Near the mouth of the river, the party came together on the ninth of April, 1682, and a ceremony took place that was very similar to the one at the Sault Ste. Marie, a few days less than eleven years before, by which France had taken possession of the Northwest. It did not rival that in the magnificence with which it was conducted, though the ceremonial was, perhaps, a little more elaborated, but it seemed to have a better basis of fact, for La Salle had actually passed through the heart of the region which he now claimed. A column was erected, of course, and a tablet of lead was buried near it, such as those that had been placed in the ground at various other places by Frenchmen, bearing testimony to the fact that Louis the Great claimed to rule the land.

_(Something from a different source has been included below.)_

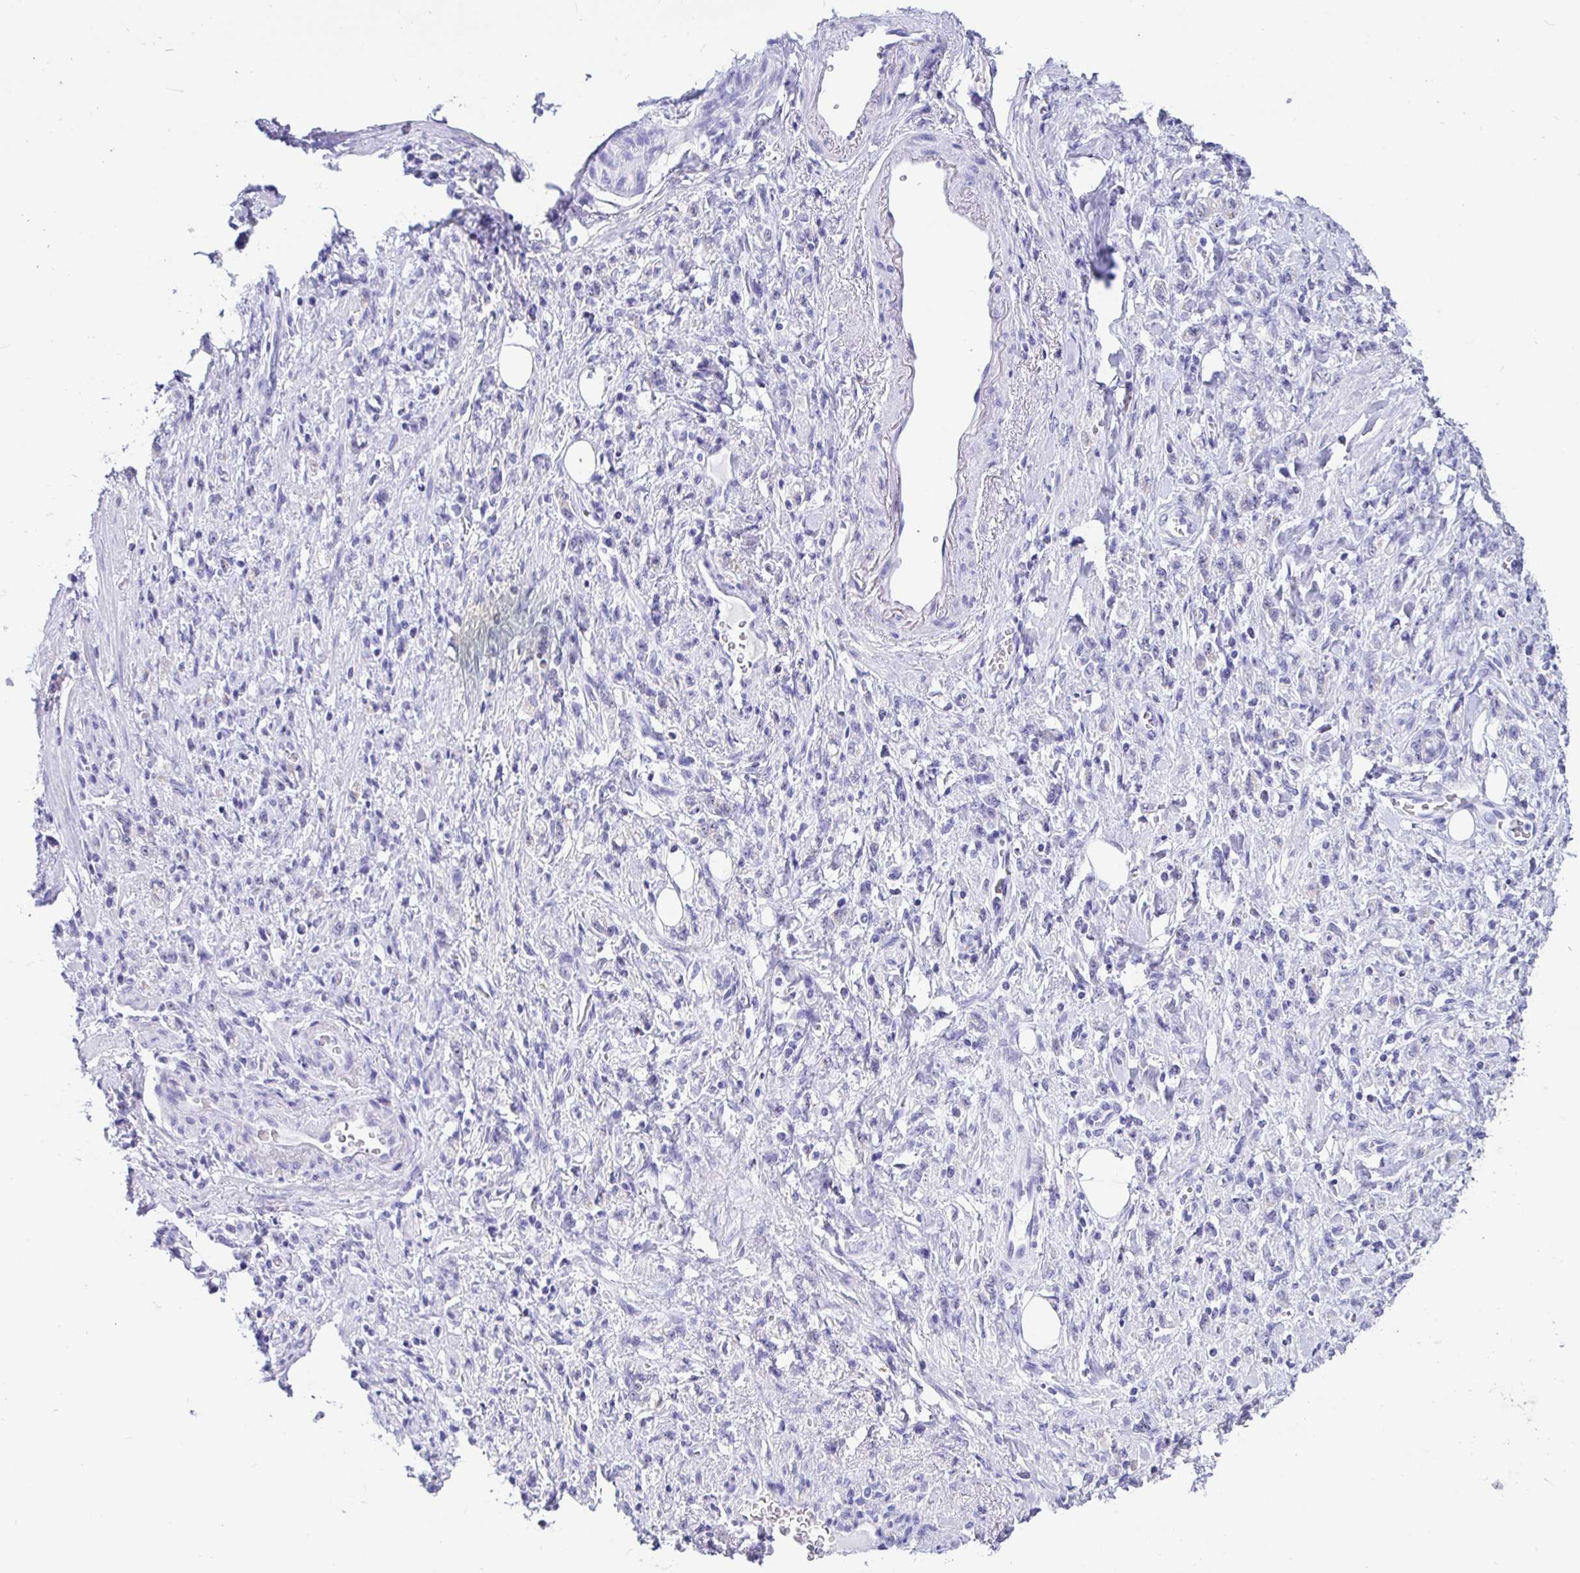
{"staining": {"intensity": "negative", "quantity": "none", "location": "none"}, "tissue": "stomach cancer", "cell_type": "Tumor cells", "image_type": "cancer", "snomed": [{"axis": "morphology", "description": "Adenocarcinoma, NOS"}, {"axis": "topography", "description": "Stomach"}], "caption": "The immunohistochemistry (IHC) image has no significant expression in tumor cells of stomach cancer tissue.", "gene": "PRAMEF19", "patient": {"sex": "male", "age": 77}}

It was nearly the end of November of the following year, when La Salle reached Quebec, after having retraced his route by long and tedious stages up the rivers that he had followed down to the Gulf. Then he returned to France to tell the story of his travels, and began to use his influence to induce the government to send out an expedition to take controlling possession of the Mississippi region. He argued with all his powers, saying that by fortifying the river, the French might control the continent. It was really a grand and brilliant proposition, and the king and his minister gave more than was demanded. Four vessels were prepared, instead of the two that La Salle asked for. The expedition comprised a hundred soldiers, thirty volunteers, many mechanics and laborers, several families and a few girls, who looked forward to certain marriage in the new land.

On the twenty-fourth of July, La Salle set sail from Roehelle, with four hundred men in his four vessels, leaving an affectionate and comforting letter as his last farewell to his mother at Rouen. We have already seen how he was thrown upon the shores of the New World. There, on the sands of Matagorda Bay, with nothing to eat but oysters and a sort of porridge made of the flour that had been saved, the homesick party of downcast men and sorrowing women encamped until their leader could tell them what to do. They did not even know where they were. They were intending to conquer the Spaniards, but they knew nothing of their whereabouts. They were attacked by Indians, and finally, some three weeks after the wreck, the commander of the ships sailed away for France leaving La Salle and his forlorn company behind!

A site was soon chosen on the river now called Lavaca (a corruption of La Vache, the cow, a name given it because buffaloes had been seen there), and a fort was built called St. Louis. La Salle had scarcely finished this establishment, when he determined to search for the Mississippi River, for he had by that time concluded from explorations that he had not found it. On the last day of October, he started, and towards the end of March, the party returned, tattered and worn, almost ready to die; but though the strong body of the leader had given away, his stronger spirit was still unbroken, and he soon determined to set out to find the Illinois region where he left a colony formerly, and where he felt sure he could obtain relief. There was no chance for them to return directly to France since their vessels were all gone, and this seemed their only hope.

A party of twenty was formed to undertake the perilous enterprise, and on the twenty-second of April, 1686, they took their way from the fort, bearing on their persons the contributions that their fellows who were to remain had been able to bring together for their comfort.

The party experienced a variety of hardships, quarrelled among themselves, and finally, on the morning of the eighteenth of March, 1687, one of them shot and killed the brave leader. The remainder kept on, finally reached Canada and were taken to their native land. To the colonists at Fort St. Louis, no ground of hope ever appeared, though they felt that the people of France must have an interest in them, and so they kept a look-out over the water for a ship coming to their relief. It never came, alas, and no one knows to this day what became of the Lost Exiles of Texas!